EXERCISE GOAL:
Only lines, not pictures: please repeat exactly the lines from the one with "G04 Created by" through the end of the listing.

BEGIN PROVIDED MATERIAL

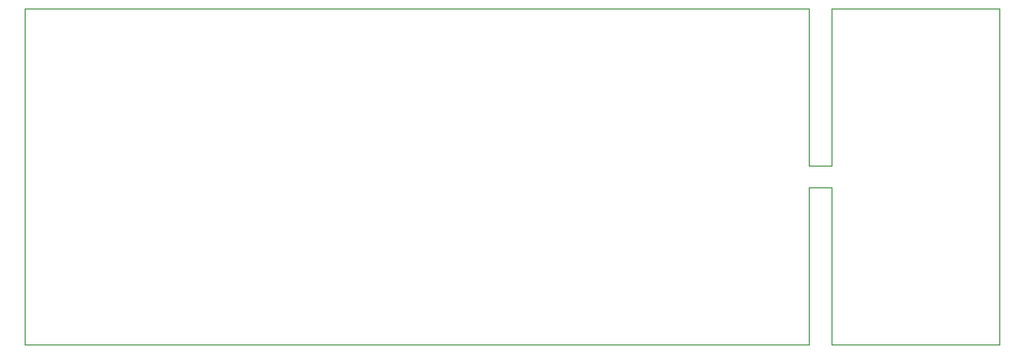
<source format=gbr>
G04 #@! TF.FileFunction,Profile,NP*
%FSLAX46Y46*%
G04 Gerber Fmt 4.6, Leading zero omitted, Abs format (unit mm)*
G04 Created by KiCad (PCBNEW (2014-11-14 BZR 5284)-product) date Mon Dec  1 16:34:15 2014*
%MOMM*%
G01*
G04 APERTURE LIST*
%ADD10C,0.100000*%
G04 APERTURE END LIST*
D10*
X102000000Y-46000000D02*
X102000000Y-60000000D01*
X100000000Y-46000000D02*
X102000000Y-46000000D01*
X100000000Y-60000000D02*
X100000000Y-46000000D01*
X102000000Y-44000000D02*
X102000000Y-30000000D01*
X100000000Y-44000000D02*
X102000000Y-44000000D01*
X100000000Y-30000000D02*
X100000000Y-44000000D01*
X117000000Y-60000000D02*
X102000000Y-60000000D01*
X117000000Y-30000000D02*
X117000000Y-60000000D01*
X102000000Y-30000000D02*
X117000000Y-30000000D01*
X30000000Y-60000000D02*
X30000000Y-30000000D01*
X100000000Y-60000000D02*
X30000000Y-60000000D01*
X30000000Y-30000000D02*
X100000000Y-30000000D01*
M02*

</source>
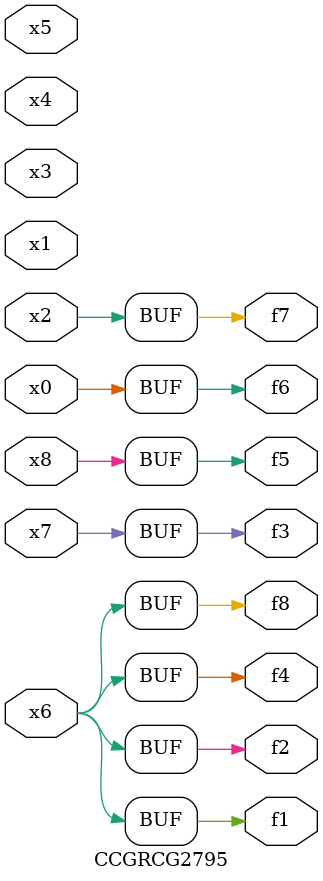
<source format=v>
module CCGRCG2795(
	input x0, x1, x2, x3, x4, x5, x6, x7, x8,
	output f1, f2, f3, f4, f5, f6, f7, f8
);
	assign f1 = x6;
	assign f2 = x6;
	assign f3 = x7;
	assign f4 = x6;
	assign f5 = x8;
	assign f6 = x0;
	assign f7 = x2;
	assign f8 = x6;
endmodule

</source>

END PROVIDED MATERIAL

FINISHED EXERCISE:
G04 Created by KiCad (PCBNEW (2014-11-14 BZR 5284)-product) date Mon Dec  1 16:34:15 2014*
%MOMM*%
G01*
G04 APERTURE LIST*
%ADD10C,0.100000*%
G04 APERTURE END LIST*
D10*
X102000000Y-46000000D02*
X102000000Y-60000000D01*
X100000000Y-46000000D02*
X102000000Y-46000000D01*
X100000000Y-60000000D02*
X100000000Y-46000000D01*
X102000000Y-44000000D02*
X102000000Y-30000000D01*
X100000000Y-44000000D02*
X102000000Y-44000000D01*
X100000000Y-30000000D02*
X100000000Y-44000000D01*
X117000000Y-60000000D02*
X102000000Y-60000000D01*
X117000000Y-30000000D02*
X117000000Y-60000000D01*
X102000000Y-30000000D02*
X117000000Y-30000000D01*
X30000000Y-60000000D02*
X30000000Y-30000000D01*
X100000000Y-60000000D02*
X30000000Y-60000000D01*
X30000000Y-30000000D02*
X100000000Y-30000000D01*
M02*

</source>
<source format=v>
module CCGRCG2795(
	input x0, x1, x2, x3, x4, x5, x6, x7, x8,
	output f1, f2, f3, f4, f5, f6, f7, f8
);
	assign f1 = x6;
	assign f2 = x6;
	assign f3 = x7;
	assign f4 = x6;
	assign f5 = x8;
	assign f6 = x0;
	assign f7 = x2;
	assign f8 = x6;
endmodule

</source>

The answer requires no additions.